The Head Of A Small Investment Bank Is Selling His Unreal 6-Story Upper East Side Townhouse For $30 Million
CorcoranEric J. Gleacher, founder of Gleacher & Company, a boutique investment bank in Manhattan, is selling his six story Upper East Side townhouse for $30 million, the NY Times reports (h/t Curbed).
Glecher founded Lehman Brothers' Merger and Acquisitions department in the 1970s, and then headed up global M&A at Morgan Stanley from 1985 to 1990 before founding his own shop.
That's impressive, and so is the house.
From the NY Times:
The 20-foot-wide town house has seven bedrooms, five bathrooms, two half baths, a chef’s kitchen, a formal dining room, a parlor and four working fireplaces. Most of the building has high ceilings and well-maintained herringbone hardwood floors.
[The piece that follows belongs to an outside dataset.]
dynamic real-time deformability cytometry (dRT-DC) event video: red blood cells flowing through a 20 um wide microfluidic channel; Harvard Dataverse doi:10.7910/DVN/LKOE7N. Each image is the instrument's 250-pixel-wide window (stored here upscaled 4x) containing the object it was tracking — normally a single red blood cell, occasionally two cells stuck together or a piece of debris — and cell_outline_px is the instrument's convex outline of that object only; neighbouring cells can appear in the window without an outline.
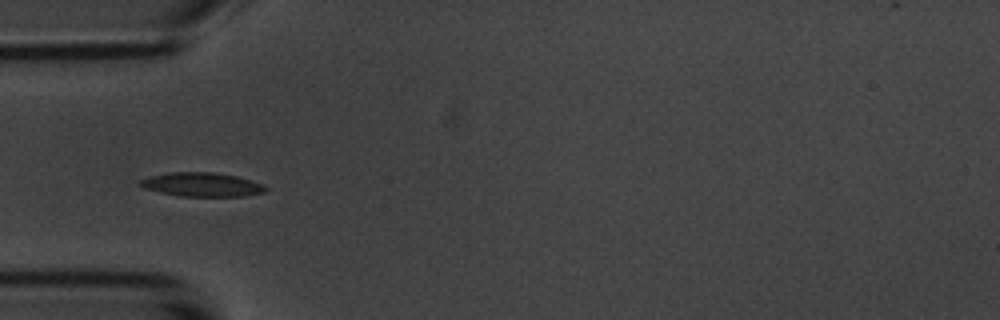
{"species": "common noctule bat (a hibernating species)", "species_latin": "Nyctalus noctula", "temperature_condition": "room temperature", "stored_images_in_passage": 15, "camera_frame_rate_fps": 3000, "um_per_image_px": 0.085, "animal": {"sex": "male", "body_mass_g": 20.1, "forearm_length_mm": 53.5}, "frame": {"image": 1, "passage_image": 5, "time_ms": 5.333, "image_size_px": [1000, 320], "cell_outline_px": [[268, 188], [264, 192], [244, 196], [180, 196], [160, 192], [144, 188], [136, 184], [140, 180], [148, 176], [168, 172], [212, 172], [236, 176], [264, 184]], "centroid_in_image_um": [17.12, 15.68], "position_along_channel_um": 67.9, "area_um2": 17.57}}
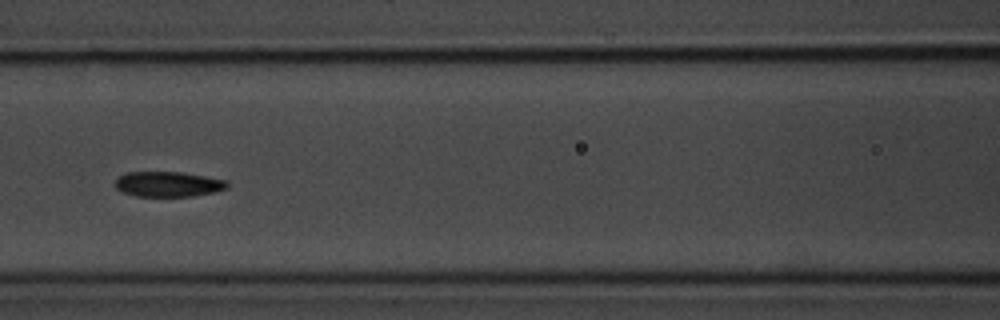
{"frame": {"image": 2, "passage_image": 7, "time_ms": 7.667, "image_size_px": [1000, 320], "cell_outline_px": [[228, 188], [212, 192], [192, 196], [136, 196], [124, 192], [116, 188], [112, 184], [116, 176], [128, 172], [180, 172], [228, 180]], "centroid_in_image_um": [14.24, 15.64], "position_along_channel_um": 152.4, "area_um2": 16.53}}
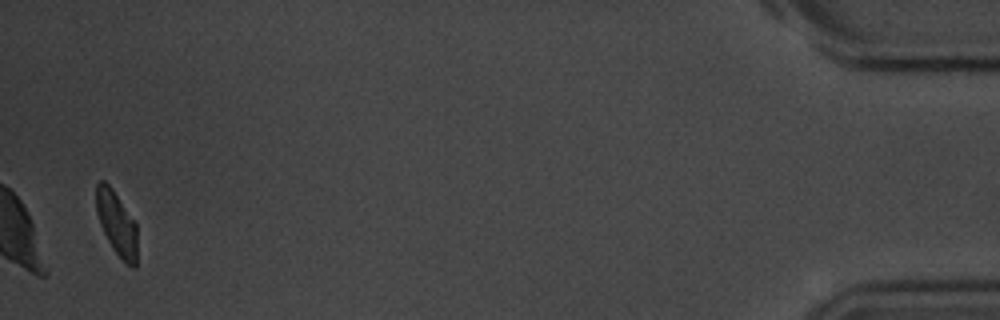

Light streams in from three south-facing windows on each floor at the front of the house, and there are outdoor spaces throughout, including a patio garden off the ground-floor family room, a planted terrace with a wrought-iron trellis off the formal dining room on the second floor, another terrace off the rear bedroom on the fourth floor, and the deck on the roof.
Gleacher paid $11 million for the property in 2005 according to city records. Corcoran's Carrie Chang has the listing.